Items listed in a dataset
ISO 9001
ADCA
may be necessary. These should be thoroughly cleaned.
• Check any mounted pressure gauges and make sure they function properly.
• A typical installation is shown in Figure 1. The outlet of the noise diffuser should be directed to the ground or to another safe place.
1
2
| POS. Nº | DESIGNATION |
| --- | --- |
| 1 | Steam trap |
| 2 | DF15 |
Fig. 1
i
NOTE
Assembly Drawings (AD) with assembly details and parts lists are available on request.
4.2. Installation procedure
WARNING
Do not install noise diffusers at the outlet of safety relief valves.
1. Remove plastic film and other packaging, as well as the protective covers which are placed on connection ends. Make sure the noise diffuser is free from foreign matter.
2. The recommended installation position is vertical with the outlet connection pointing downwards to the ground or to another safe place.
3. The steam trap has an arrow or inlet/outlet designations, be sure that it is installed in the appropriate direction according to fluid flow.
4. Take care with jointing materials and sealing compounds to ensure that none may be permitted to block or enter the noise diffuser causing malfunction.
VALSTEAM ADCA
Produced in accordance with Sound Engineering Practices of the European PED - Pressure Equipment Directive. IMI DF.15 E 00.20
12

— WHAT IS EXPECTED —
Look above for the line with "Assembly Drawings (AD)" and the line with "1. Remove plastic", and reproduce exactly those two lines plus every line between, nothing more.

— TASK SOLUTION —
Assembly Drawings (AD) with assembly details and parts lists are available on request.
4.2. Installation procedure
WARNING
Do not install noise diffusers at the outlet of safety relief valves.
1. Remove plastic film and other packaging, as well as the protective covers which are placed on connection ends. Make sure the noise diffuser is free from foreign matter.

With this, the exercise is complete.